Language & Literacy
Students develop literacy skills through rich, interactive, and varied experiences with literature.
We use a dynamic and multi-sensory approach to learning and reviewing phonics. Components include: stories, songs, poems, body motions, and visual representations.
Individualized Reading Programs
Students are offered a leveled reading program according to their ability level. We use a multi-curriculum approach. Students have the opportunity to choose their own books to read. The local librarian comes to our classrooms and we take monthly field trips to the library. Students read individually and/or with partners and to the teacher daily. The teacher assesses individual progress and supports each student’s continued growth through individual instruction.
Reading at Home
Research confirms that children become more engaged and competent readers when they read at least 20 minutes a day. When parents read actively with their child at home, they strengthen their child’s abilities as a reader, along with building reading fluency and comprehension.
Listening to fiction and non-fiction stories being read aloud continues to be an important part of gaining literacy skills throughout the elementary years. Being read to from books which are at least 2 years ahead of a student’s reading ability helps the student gain a more elaborate understanding of vocabulary, elements of a story, and problem solving. This also allows the student to engage in rich, complex literature.
Writing is a complex task that includes forming letters, applying phonetic knowledge, using correct grammar, and following a writing process. Beginning writers most often write about themselves and what is happening around them.
More advanced writers participate in many forms of writing including writing letters, poetry, lists, charts, fiction, and informational writing.
Students are offered an individualized spelling program that accommodates their current reading and writing levels. Spelling lists are created based on specific word patterns and the student’s individual reading and writing curriculum.

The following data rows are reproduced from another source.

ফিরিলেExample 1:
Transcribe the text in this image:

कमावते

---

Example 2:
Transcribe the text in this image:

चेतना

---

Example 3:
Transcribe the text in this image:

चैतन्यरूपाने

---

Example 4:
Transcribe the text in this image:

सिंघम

Cultural ideas and contributions from around the world are discovered in many ways. Learning is acquired through songs, stories, maps, books, newspapers, magazines, interviews, plays, study of current events, field trips, library research, and the internet. Students produce projects and present them in a variety of ways. These projects demonstrate their knowledge and understanding of cultural ideas and social studies concepts and skills. Students explore similarities and differences among people, environments, communities, and geographical locations. Examples of current themes include Neighborhoods, Maps, Elections, and the American Revolution.
Science, Technology, Engineering, and Mathematics
Children learn key concepts through active engagement in solving problems, understanding relationships, and constructing their own meaning. Students are encouraged to be inventive and bring their own ideas to the learning process.

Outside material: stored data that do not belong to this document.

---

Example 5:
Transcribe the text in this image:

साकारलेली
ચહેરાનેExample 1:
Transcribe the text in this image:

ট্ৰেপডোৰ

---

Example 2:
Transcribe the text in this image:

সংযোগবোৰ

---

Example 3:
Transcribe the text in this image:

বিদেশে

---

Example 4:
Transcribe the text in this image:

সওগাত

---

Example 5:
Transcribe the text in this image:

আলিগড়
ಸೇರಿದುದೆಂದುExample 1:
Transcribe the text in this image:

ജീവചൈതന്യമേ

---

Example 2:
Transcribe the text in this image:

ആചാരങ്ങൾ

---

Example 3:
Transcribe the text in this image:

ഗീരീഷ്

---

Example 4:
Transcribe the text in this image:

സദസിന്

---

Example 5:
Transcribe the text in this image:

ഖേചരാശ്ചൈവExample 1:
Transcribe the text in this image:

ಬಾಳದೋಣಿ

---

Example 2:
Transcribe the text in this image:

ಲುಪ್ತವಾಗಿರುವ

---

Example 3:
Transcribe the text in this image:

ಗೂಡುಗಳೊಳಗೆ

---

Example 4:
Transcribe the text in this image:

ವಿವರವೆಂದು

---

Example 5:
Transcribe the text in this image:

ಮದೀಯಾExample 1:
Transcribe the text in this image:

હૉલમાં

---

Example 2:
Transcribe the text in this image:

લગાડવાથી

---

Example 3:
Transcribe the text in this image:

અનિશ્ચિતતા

Curiosity is the essence of the young mind. Students have so many questions and are eager to investigate answers. We foster that curiosity by providing an engaging and enriching science curriculum, including FOSS kits. We investigate several different themes throughout the year, such as the Human Body, Biomes, Matter, and Life Cycles. We provide students the opportunity to demonstrate their knowledge and interests in our annual Science Fair.
Technology is incorporated into learning activities throughout the day. We use iPads, laptops, LEGO robotics, and the Smart Board to provide experience with current technology. Students also interact with various adaptive online programs to enhance their learning.

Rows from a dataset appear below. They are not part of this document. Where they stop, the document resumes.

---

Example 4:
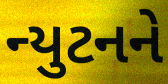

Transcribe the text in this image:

ન્યુટનને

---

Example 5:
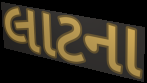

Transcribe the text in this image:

લાટના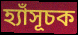
হ্যাঁসূচক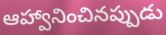
ఆహ్వానించినప్పుడు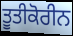
ਤੂਤੀਕੋਰੀਨ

Students use mathematical concepts and scientific principles to design, create and evaluate hands-on engineering projects. Students are able to work individually and/or in teams to build on each other’s ideas, enhance critical thinking and improve problem solving skills.
Hands-on experiences are at the core of developing mathematical concepts. Therefore, important concepts and skills are explored and practiced daily using various curricula, including McGraw Hill and Front Row. We focus on process-oriented thinking, computational skills, and problem solving.
Art, Music, and Health & Fitness
Practice and appreciation of the arts includes self-expression, learning concepts and elements of art, and exploring various media. Students are exposed to great works of art and produce their own masterpieces.
Music appreciation is an integral part of our introduction to the arts. We listen to a variety of composers and types of music. Music from different ethnicities is brought in to deepen understanding of particular cultures. Students learn a variety of songs, rhythm activities and dances , and they participate in creating their own verses to songs. Daily practice of music fosters children’s development in language, social interaction, and mathematics.
Health and Fitness
Our program includes cooperative and competitive games and sports, multicultural games, and activities such as basketball, soccer, tennis, dance, Cross Country, and ice skating. Our goal is to encourage all of our students to participate, learn new skills, promote sportsmanship, and benefit from a healthy, active lifestyle.
Each student’s progress in all the academic curriculum areas discussed above, as well as Spanish and characteristics of a successful learner, is evaluated by classroom teachers and specialists three times a year. Parents review and discuss their children’s progress during formal conferences twice a year, at which they receive their children’s progress reports. Teachers use a variety of assessment tools in the classroom as well, including portfolios and long-term projects.
Students’ academic progress is also measured by selected standardized tests. Our second grade students take the Iowa Test of Basic Skills in the spring. The ITBS measures literacy, math, and science/technology skills. Students in third through sixth grade take the Smarter Balanced Assessments in the spring to measure their skills in English language arts and math. Finally, North Wall fifth grade students take the Washington Comprehensive Assessment of Science, also administered in the spring.